[Aim of the exercise] Quote the devotional text below word for word, from "We struggle to" to "ALL the chances!".

[Page extract]
━━━━

Then the day comes when the king of Assyria captured Manasseh and bound him with chains in a foreign city. In his distress, he knew Who he had to call on. He humbled himself and prayed to the God of his fathers. He didn’t just ask the Lord for forgiveness… but for some favor! Wouldn’t this be the moment we would want to say, “I told you so!” or “Serves you right!”? Of course it would. But, God is much more loving and faithful than we are. He wasn’t angered by this cry for help. He was moved by it!

God didn’t just offer His forgiveness to Manasseh. He didn’t just set him free and tell him to fend for himself. No. He completely restored Manasseh’s life. He took him back to Jerusalem, set him on his throne, and continued to bless him and his nation. No guilt held over his head… no shame, no “payback,” and no less love and mercy.

Understanding how difficult it is to let someone “get away with” something, my humblest gratitude goes to my God. He is the only One who has in every way been faithful and compassionate to me and yet deals with my shortcomings on a regular basis without any loss of love or favor towards me. Do you know any other love like that? What a Savior! The only perfect being extending the only unconditional mercy ever known… Irony? Nope. Just genuine love.

We struggle to give a second chance. Most entirely refuse a third. By the fourth, we’ve all written the wrongdoer out of our lives for good. But, here’s God… ever moved by our need and dependence on Him…  We serve a God of ALL the chances!

Prayer: God, thank You for Your unconditional love and kindness. Your mercies are new every morning and Your favor never leaves me. Keep me from falling, Lord, but in those times I do, help me remember You are there to help me back up. I love You. Amen.

“To Love the Unlovable”

(Jude 1: 22-23, The Message) Go easy on those who hesitate in the faith. Go after those who take the wrong way. Be tender with sinners, but not soft on sin. The sin itself stinks to high heaven.

I have found that we like to put sin in boxes.  We categorize it all from what we deem understandable or acceptable, to what is most unforgivable and horrendous, and then all of the stuff between.  I’ve done it, and I know you have as well.  But really, isn’t it all just sin?  It’s all bad, it all separates us from God, and it all “stinks to high heaven.” 

Not many people who know me would consider me an optimist.  I tend to be more of a realist than anything.  However, I have a deeply compassionate heart, and I always seem to find a way to see the good in others.  In this way, I am hopeful.  I see the beauty that is the human soul, made and formed in the image of God, and I am often able to look past what people are doing or have done and love them anyway.

━━━━

[Provided material]
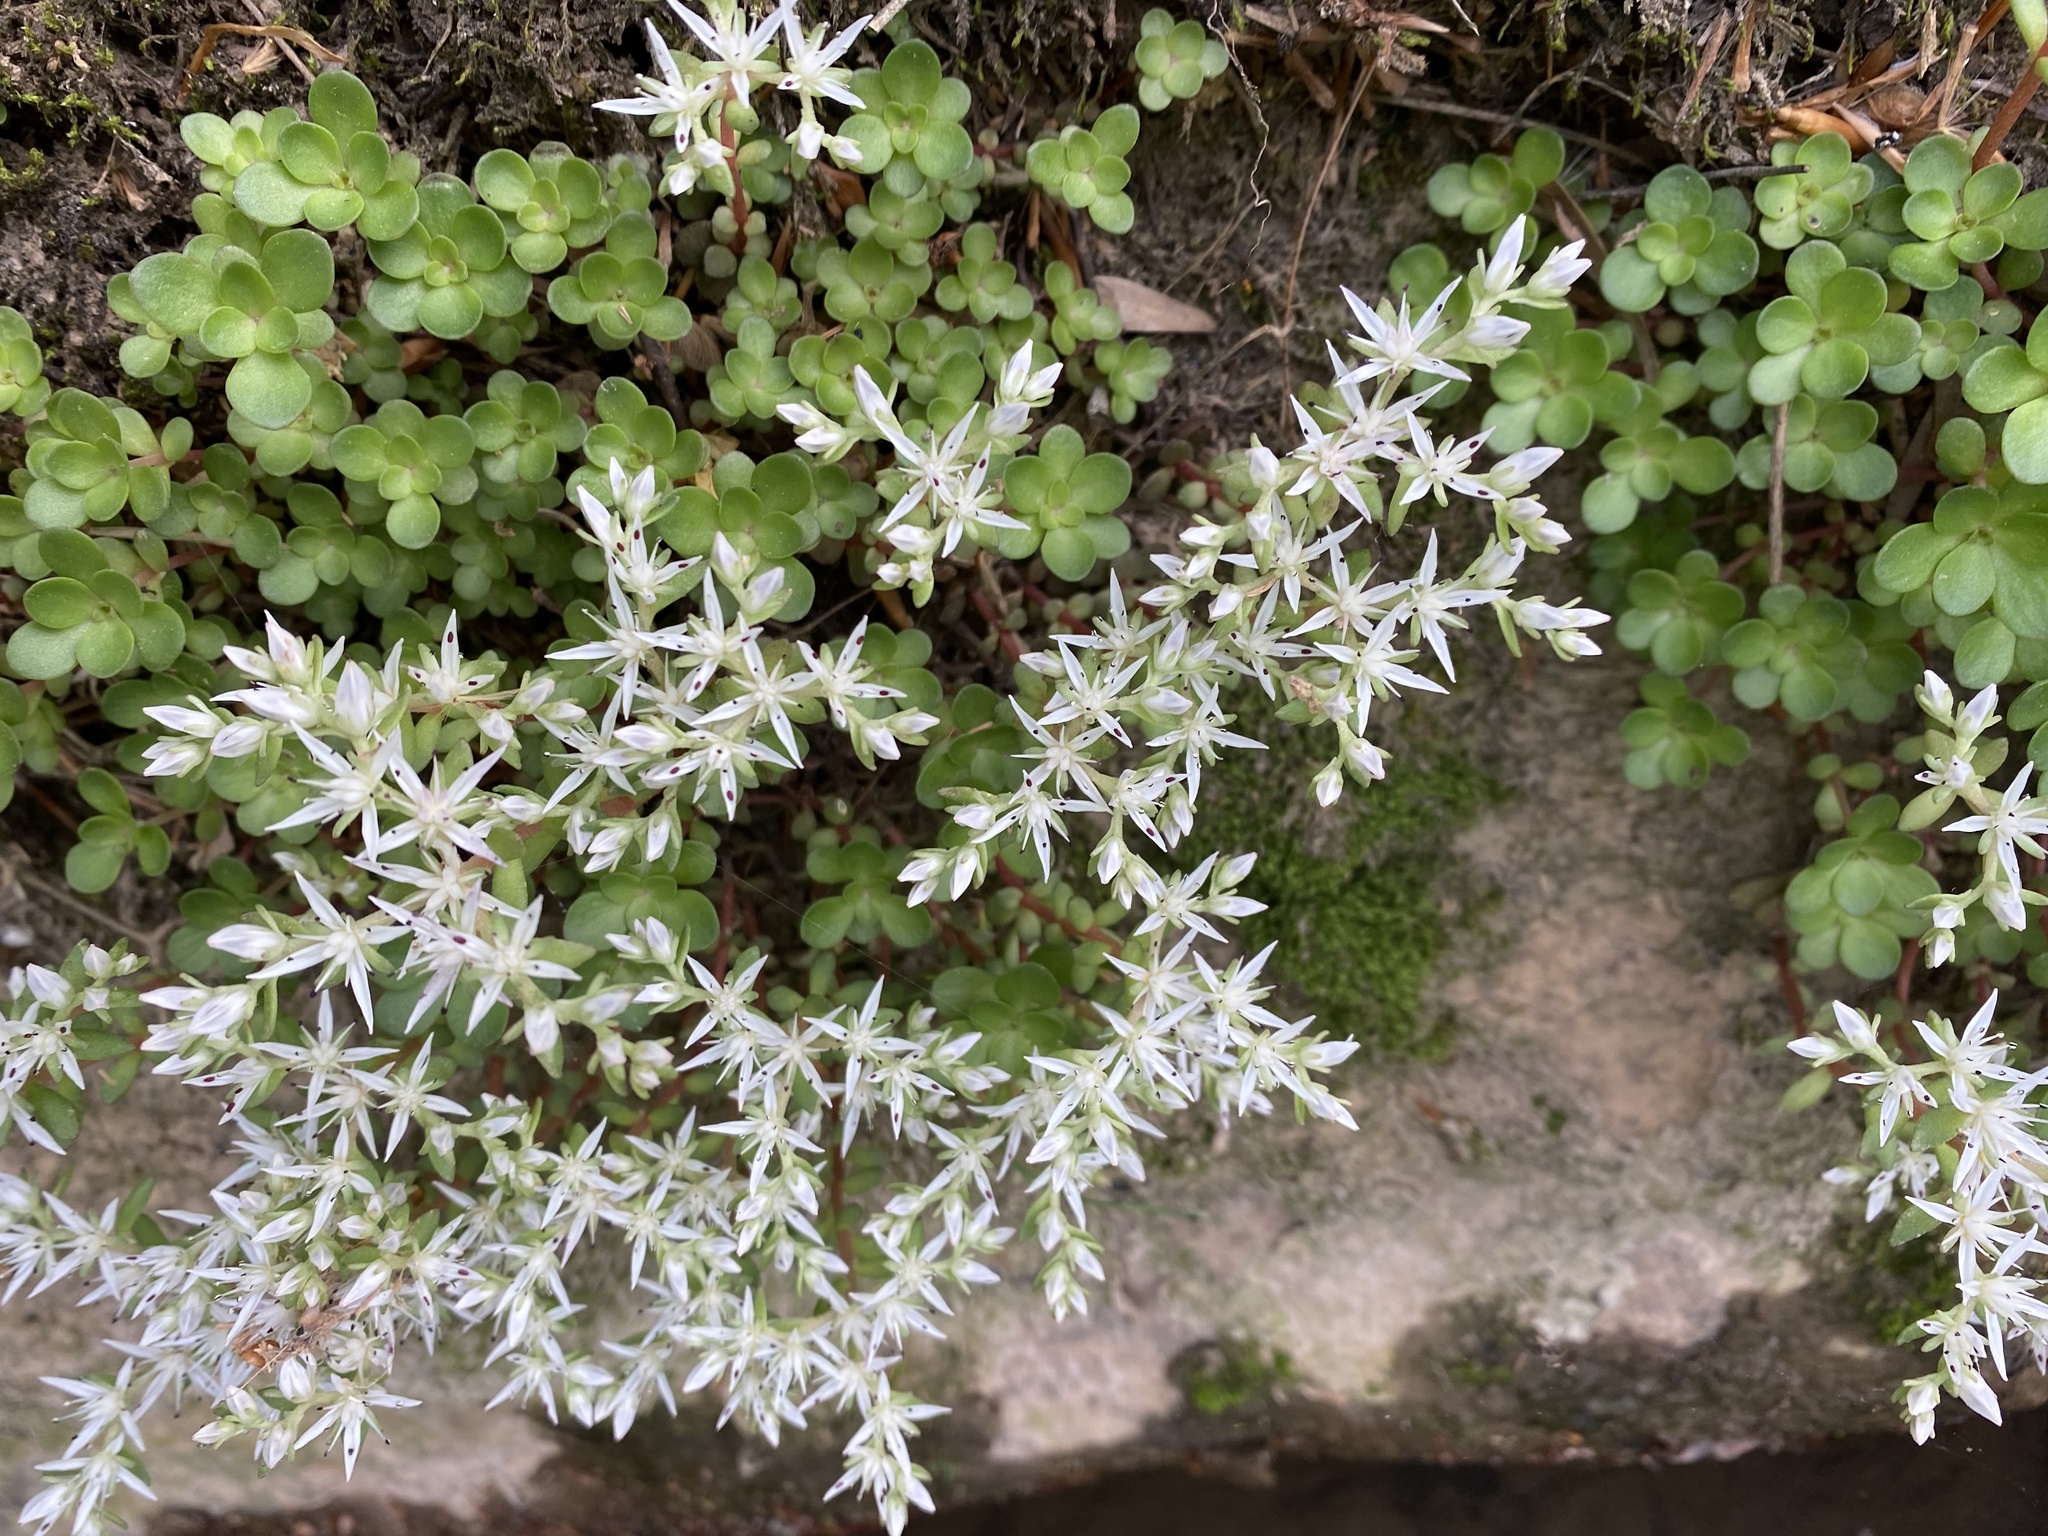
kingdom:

━━━━

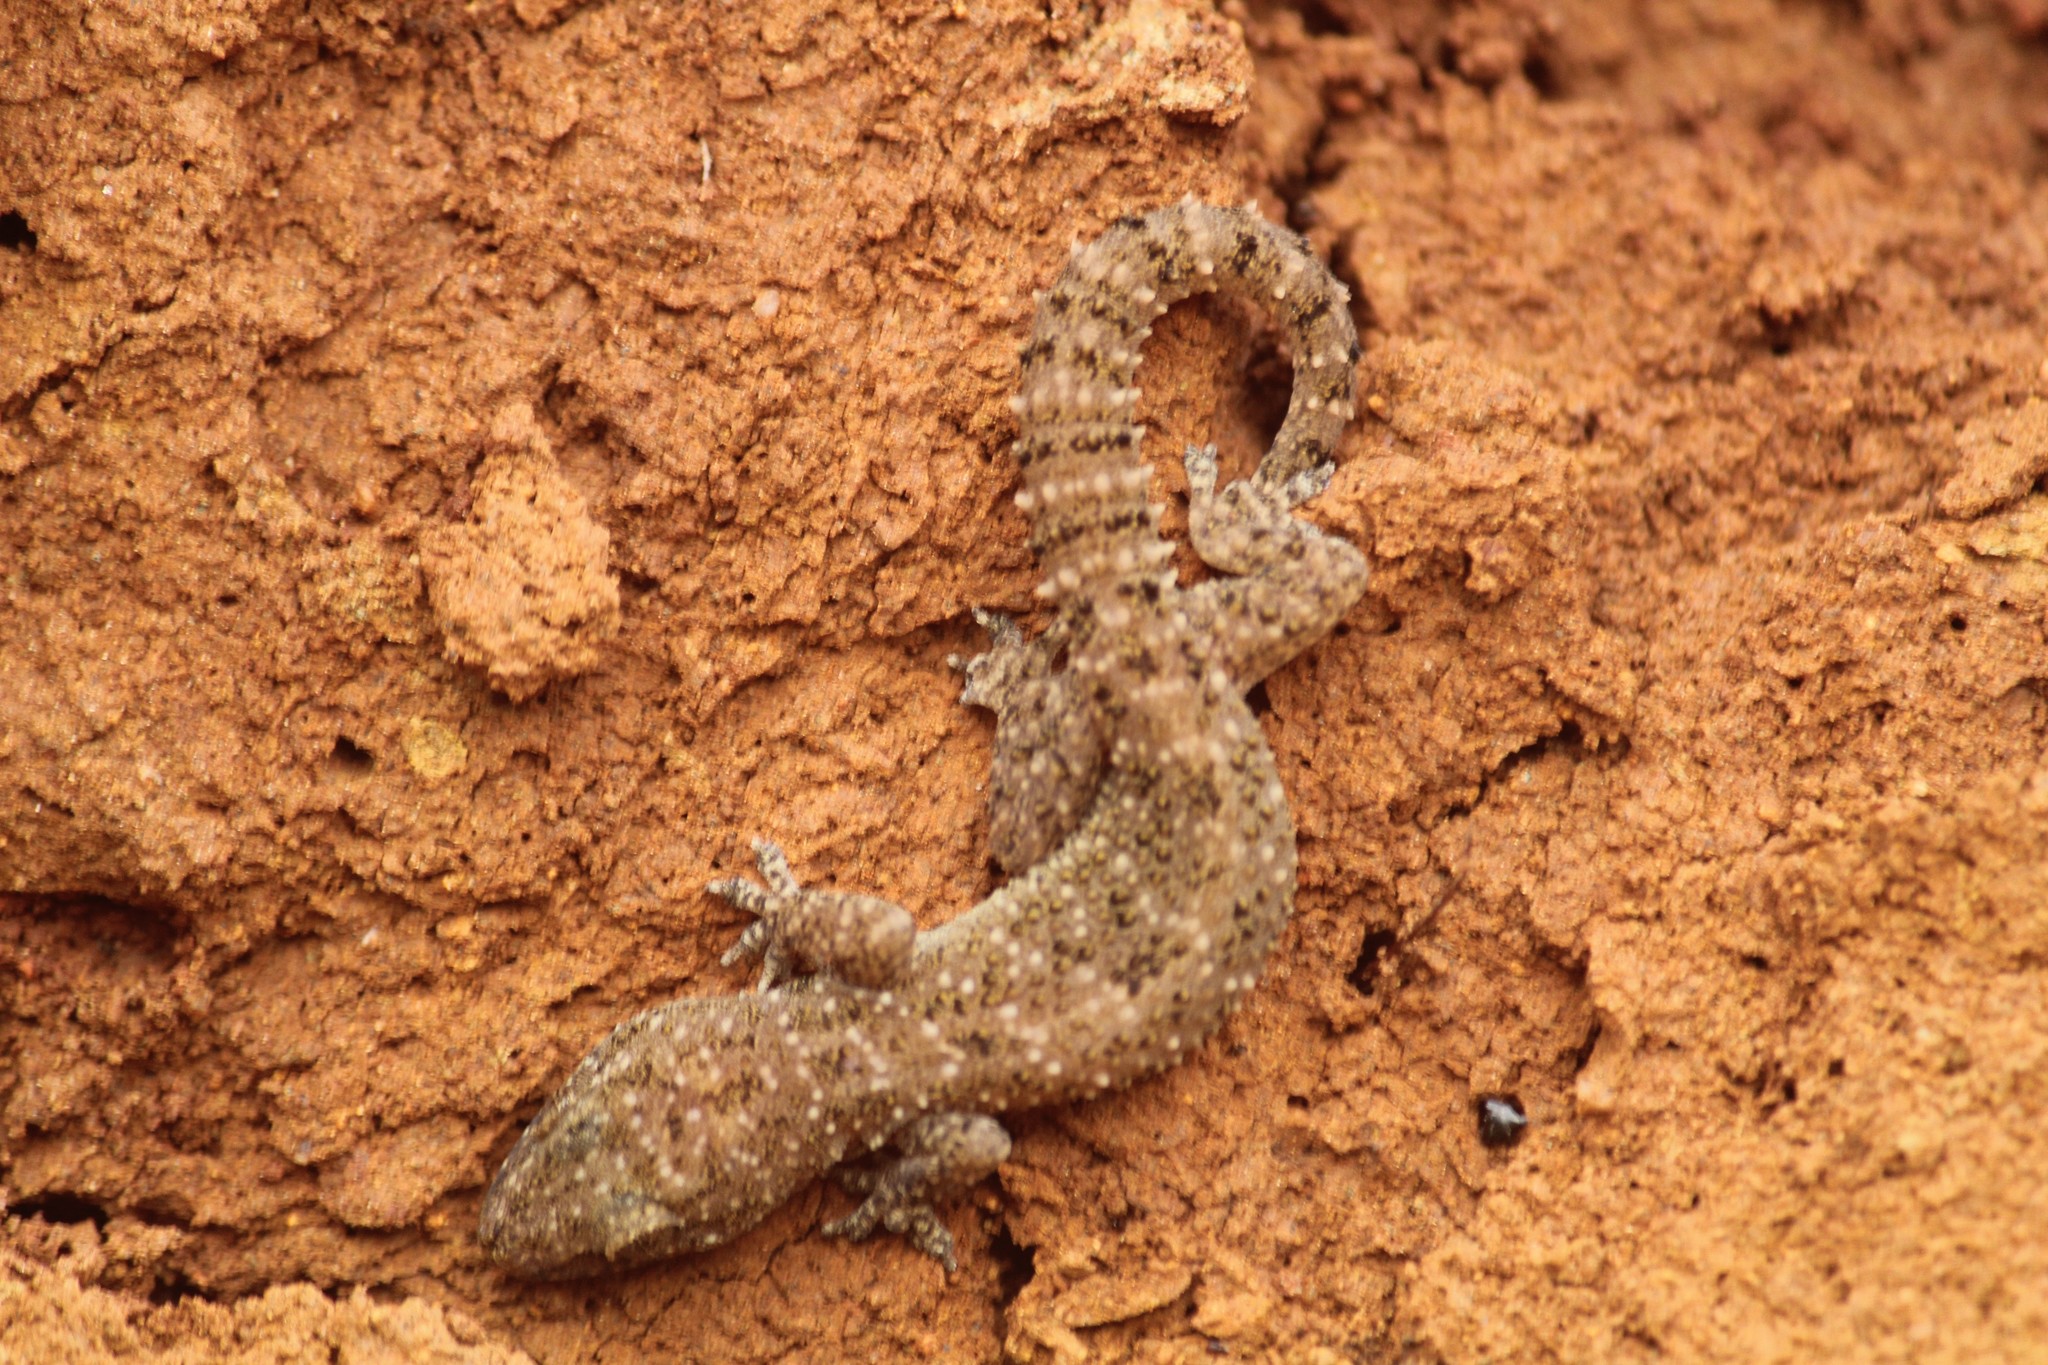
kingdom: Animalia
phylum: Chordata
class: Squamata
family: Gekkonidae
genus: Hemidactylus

━━━━

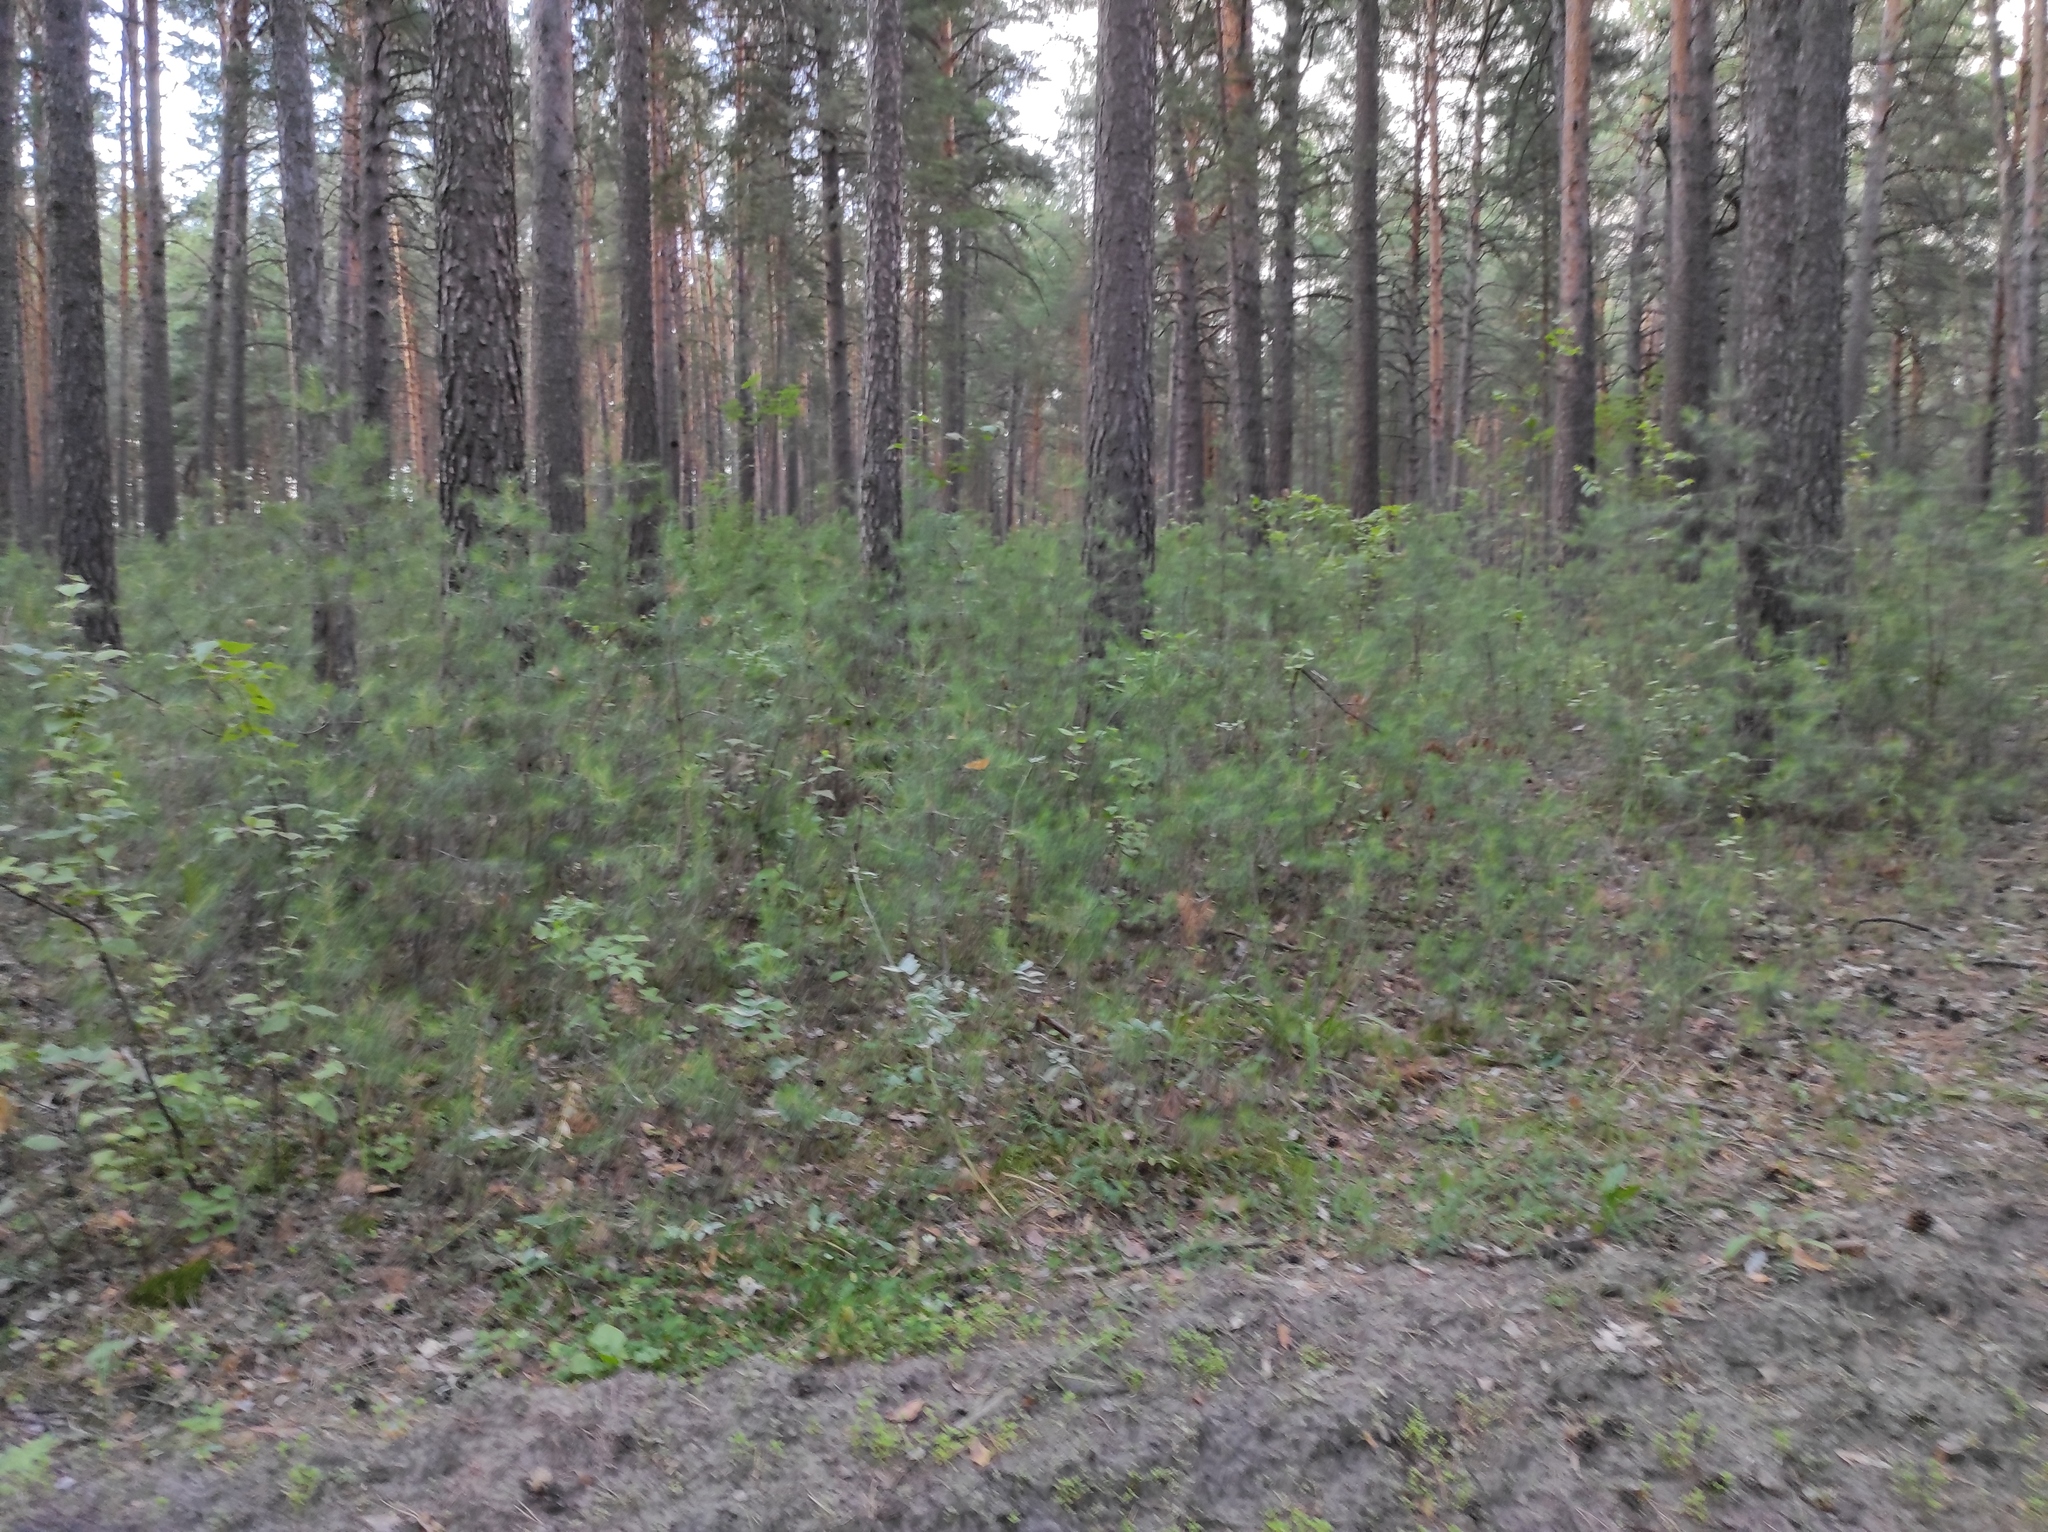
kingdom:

━━━━

[Worked answer]
We struggle to give a second chance. Most entirely refuse a third. By the fourth, we’ve all written the wrongdoer out of our lives for good. But, here’s God… ever moved by our need and dependence on Him…  We serve a God of ALL the chances!